Sebenarnya, kata Muti pula, dari tahun 2010 pemerintah telah berupaya menghadirkan sederet kebijakan untuk menyelesaikan semua persoalan yang ada tadi supaya paduserasi. Bahkan sejumlah peraturan presiden turut mewarnai kebijakan itu.

Tapi sayang, hingga Undang-Undang Cipta Kerja (UUCK) yang diharapkan bisa menyelamatkan investasi disahkan, persoalan masih tetap saja ruwet, cenderung stagnan.

"UUCK nya punya semangat penyelesaian masalah, tapi tidak turun pada peraturan turunannya. Makanya saya tertarik melakukan penelitian terkait hal tersebut," ujarnya.

Ia menilai, jika dilihat dari produktivitas perkebunan sawit rakyat yang masih rendah, maka seharusnya segera dilakukan replanting melalui program Peremajaan Sawit Rakyat (PSR).

“Tapi apa yang terjadi, target PSR setiap tahun rata-rata tidak lebih dari 50%, hal ini dikarenakan tumpang tindihnya regulasi terkait legalitas lahan yang dipersyaratkan pemohon PSR dan banyaknya kementerian dan lembaga yang masing-masingnya memiliki anak persyaratan tersendiri” kata Muti lagi.

Rangkaian panjang penelitian ini telah menghasilkan harapan baru sektor perkebunan sawit Indonesia, yaitu melalui novelty penelitian BOSI tadi. Lembaga ini akan menjadi satu-satunya yang mengurusi sawit, mulai dari hulu sampai hilir, termasuk tentang konsep satu harga minyak sawit melalui Bursa CPO Indonesia, ICDX.

Hal yang paling penting lainnya adalah, terkait ke isu-isu sawit global, nantinya akan terintegrasi di bawah institusi BOSI. Intinya BOSI akan menjadi ‘dirigen’ semua terkait sawit, dalam dan luar negeri.

BOSI akan bersinergi langsung dengan semua stakeholder sawit atau akan menjadi wali data bagi semua pelaku usaha sawit di Indonesia. Dalam perjalanannya juga akan menerapkan mekanisme akuntabilitas dan transparansi serta standar kredibilitas yang tinggi.

Muti sangat yakin BOSI bukan hanya memberi kepastian usaha sektor sawit, tapi juga pemerintah (negara) akan menerima manfaat yang jauh lebih banyak dari saat sekarang ini, terkhusus kepastian data dan pemasukan negara.

Data yang akurat dalam satu institusi ini (BOSI) akan mempermudah negara untuk melakukan perhitungan pemasukan negara secara akurat, yang pasti pemasukan negara akan bertambah karena adanya BOSI ini.

"Tapi lembaga ini baru akan bisa berjalan kalau mendapat dukungan langsung dari Presiden Prabowo. Sebab BOSI diharapkan berada langsung di bawah Presiden," ujar Muti berharap.  

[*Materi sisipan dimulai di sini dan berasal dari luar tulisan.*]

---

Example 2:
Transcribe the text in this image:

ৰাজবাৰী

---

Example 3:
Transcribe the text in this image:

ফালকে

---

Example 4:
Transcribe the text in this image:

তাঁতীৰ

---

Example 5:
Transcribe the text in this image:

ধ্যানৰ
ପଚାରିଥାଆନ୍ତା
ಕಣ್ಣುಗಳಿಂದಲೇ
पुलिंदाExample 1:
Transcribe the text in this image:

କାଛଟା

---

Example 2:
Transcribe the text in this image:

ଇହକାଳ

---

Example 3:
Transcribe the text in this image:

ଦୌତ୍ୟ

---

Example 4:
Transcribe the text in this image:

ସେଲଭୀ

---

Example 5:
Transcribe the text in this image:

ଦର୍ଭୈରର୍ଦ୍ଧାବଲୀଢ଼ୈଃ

Tak berlebihan sebenarnya bila Muti punya harapan besar Presiden Prabowo segera melirik idenya itu. Sebab, apapun ceritanya, sawit telah menjadi ikon negara sejak lebih dari satu dekade terakhir.

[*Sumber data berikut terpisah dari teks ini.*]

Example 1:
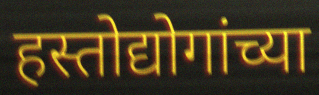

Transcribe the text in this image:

हस्तोद्योगांच्या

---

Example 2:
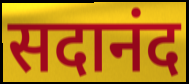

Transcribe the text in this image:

सदानंद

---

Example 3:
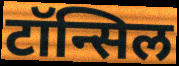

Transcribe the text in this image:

टॉन्सिल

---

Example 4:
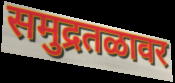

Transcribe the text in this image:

समुद्रतळावर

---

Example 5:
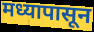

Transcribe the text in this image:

मध्यापासून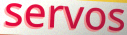
servos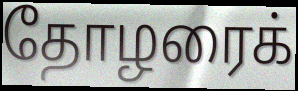
தோழரைக்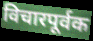
विचारपूर्वक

Tak hanya menghidupi lebih dari 20 juta keluarga masyarakat Indonesia dan 16,5 juta pekerja yang menggantungkan ekonomi keluarga dari sektor sawit, tapi juga telah muncul sebagai penyetor devisa terbesar, mencapai USD65 miliar setahun.

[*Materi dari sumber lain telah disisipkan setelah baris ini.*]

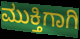
ಮುಕ್ತಿಗಾಗಿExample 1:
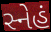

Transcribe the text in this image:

સ્નેહં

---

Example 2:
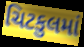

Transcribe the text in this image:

ચિટકુલમાં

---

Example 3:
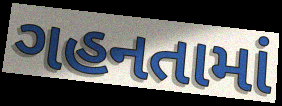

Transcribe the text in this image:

ગહનતામાં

Angka ini belum termasuk peran sawit menghemat devisa impor minyak fosil yang diperkirakan lebih dari Rp400 triliun. Dan yang pasti, energi hijau dari kemandirian energi juga akan menurunkan emisi karbon hingga 32 juta ton per tahun.

Tampaknya, BOSI memang patut mendapat dukungan Presiden Prabowo, dan semua pihak terkait.